Review 24. Crooked Kingdom by Leigh Bardugo [Twelve Days of Reviews]


Title: Crooked Kingdom
Author: Leigh Bardugo
Publisher: Henry Holt and Company
Published: September 20th 2016
Pages: 546 pages

"When you can’t beat the odds, change the game.

Kaz Brekker and his crew have just pulled off a heist so daring even they didn’t think they’d survive. But instead of divvying up a fat reward, they’re right back to fighting for their lives. Double-crossed and badly weakened, the crew is low on resources, allies, and hope. As powerful forces from around the world descend on Ketterdam to root out the secrets of the dangerous drug known as jurda parem, old rivals and new enemies emerge to challenge Kaz’s cunning and test the team's fragile loyalties. A war will be waged on the city’s dark and twisting streets―a battle for revenge and redemption that will decide the fate of the Grisha world."

Once again, dear Leigh Bardugo,

Thank you for creating such a beautifully-dark world. The Six of Crows duology will always be one of my favourite readings. All its twists and devious schemes and heartbreaking moments will stick with me forever. Ps. Can I've a Kaz Brekker under my Christmas tree? 😋

Plot: The story starts right off where Six of Crows ended. Kaz and his crew are trying to find a way of getting Inej back from Jan Van Eck's claws without having to give him the secret of jurda parem, a dangerous drug that enhances Grishas´powers. And, of course, they are also trying to receive the reward they were promised for breaking in -and out- the Ice Court, a heist told impossible. And, because nothing comes easy to these outcasts, there is a price on their heads and everyone -every nation- is after them. As in the first book, the development of the plot is intricate and the story is full of twists and action-packed. There isn't a slow moment and there are so many twists that make your jaw drop -or bring tears to your eyes (how could you, Bardugo? How could you?!).
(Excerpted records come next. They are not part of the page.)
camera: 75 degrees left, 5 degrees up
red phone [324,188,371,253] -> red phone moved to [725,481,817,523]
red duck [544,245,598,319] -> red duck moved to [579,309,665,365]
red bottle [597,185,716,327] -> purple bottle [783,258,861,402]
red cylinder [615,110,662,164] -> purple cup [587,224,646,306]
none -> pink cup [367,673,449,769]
Writing: If you read my Shadow and Bone review, you know I think Leigh Bardugo's writing has evolved since her debut novel. And, Crooked Kingdom just proves that. The quality in the Six of Crows duology is higher than in the first book of the Grisha series; you almost can't believe they were both written by the same person. In Crooked Kingdom the writing is very fluid, there is attention to every little detail and the characters are very well-developed.

“Fear is a phoenix. You can watch it burn a thousand times and still it will return.”
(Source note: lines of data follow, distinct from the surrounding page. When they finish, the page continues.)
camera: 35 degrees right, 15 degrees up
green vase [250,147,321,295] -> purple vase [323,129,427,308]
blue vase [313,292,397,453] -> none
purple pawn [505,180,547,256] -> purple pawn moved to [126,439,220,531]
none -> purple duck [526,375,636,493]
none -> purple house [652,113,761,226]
Following different POV's can always be complicated, but Bardugo does is so perfectly that there is no way you can mix up a character to another. Every character -Kaz, Inej, Nina, Matthias, Jesper and Wylan (yes, there were chapters in Wyllan's POV this time)- has their own and unique voice.
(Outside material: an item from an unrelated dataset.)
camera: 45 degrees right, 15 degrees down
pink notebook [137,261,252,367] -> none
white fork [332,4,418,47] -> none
Characters: What more can I say about the characters that I hadn't said before? Kaz is still vicious and keeps plotting. His cunning mind never stops and he's always a step ahead everyone else. Inej is still the perfect Wraith. I still admire her strength and her faith. And, yes, I currently ship Kaz and Inej a lot more than I already did.

“I would have come for you. And if I couldn't walk, I'd crawl to you, and no matter how broken we were, we'd fight our way out together-knives drawn, pistols blazing. Because that's what we do. We never stop fighting.” 

Nina, even though she is fighting the effects of taking jurda parem, is the same old same Grisha who loves chocolate cookies and Matthias. And, Matthias is still a soldier at heart, but because of Nina's love has started to understand that not everything is white and black. Jesper is still facing his gambling problems along with Kaz's (kind of ) indifference. But he has Wylan, who we finally get to know a little bit more. He's so much more than a merchling.

Worldbuilding: Leigh Bardugo knows how to craft a perfect world. I loved Ketterdam and it will be difficult to say goodbye to its streets full of secrets and dark corners. I guess all I can add is that the worldbuilding is perfectly-flawless.

There is only one word to describe the Six of Crows duology: a masterpiece!